__Exercises__.
1. In the grantee representations excerpt below, to whom does the Grantee make its representations and warranties?
2. Carry on the grantee representations excerpt below, picking up right after its final sentence.

6. | Representations of Grantee. |
Grantee hereby represents and warrants to the Company as follows:
(a) Grantee had full legal power, authority, and capacity to execute and deliver this Agreement and to perform Grantee’s obligations under this Agreement; and this Agreement is a valid and binding obligation of Grantee, enforceable in accordance with its terms, except that the enforcement of this Agreement may be subject to bankruptcy, insolvency, reorganization, moratorium, or other similar laws now or hereafter in effect relating to creditors’ rights generally and to general principles of equity (regardless of whether such enforcement is considered in a proceeding in equity or at law).
(b) Grantee is aware of the public availability on the Internet at xxx.xxx.xxx of the Company’s periodic and other filings made with the United States Securities and Exchange Commission.

__Extracted material__.
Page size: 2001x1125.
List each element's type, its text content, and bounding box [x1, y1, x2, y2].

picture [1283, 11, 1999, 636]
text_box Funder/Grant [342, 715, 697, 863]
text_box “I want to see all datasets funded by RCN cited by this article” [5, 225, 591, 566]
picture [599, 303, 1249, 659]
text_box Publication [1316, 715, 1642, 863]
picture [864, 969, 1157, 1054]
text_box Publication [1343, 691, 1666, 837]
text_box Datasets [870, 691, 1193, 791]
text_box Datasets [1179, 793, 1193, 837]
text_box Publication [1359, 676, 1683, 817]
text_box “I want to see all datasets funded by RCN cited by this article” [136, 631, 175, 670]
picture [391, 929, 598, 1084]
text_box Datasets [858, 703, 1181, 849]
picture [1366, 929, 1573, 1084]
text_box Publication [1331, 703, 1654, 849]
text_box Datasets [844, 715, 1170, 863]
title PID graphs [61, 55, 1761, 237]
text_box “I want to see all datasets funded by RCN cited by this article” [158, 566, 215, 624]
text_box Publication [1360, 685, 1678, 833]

__Responses per task__.
1. To the Company.

2.
7. | Representations and Warranties of the Company. |
The Company hereby represents and warrants to Grantee as follows:
(a) The Company is a corporation duly organized, validly existing, and in good standing under the laws of Delaware and has all requisite corporate power and authority to enter into this Agreement, to issue the Award Shares to Grantee, and to perform its obligations under this Agreement.
(b) The execution and delivery of this Agreement by the Company have been duly and validly authorized; and all necessary corporate action has been taken to make this Agreement a valid and binding obligation of the Company, enforceable in accordance with its terms, except that the enforcement of this Agreement may be subject to bankruptcy, insolvency, reorganization, moratorium, or other similar laws now or hereafter in effect relating to creditors’ rights generally and to general principles of equity (regardless of whether such enforcement is considered in a proceeding in equity or at law).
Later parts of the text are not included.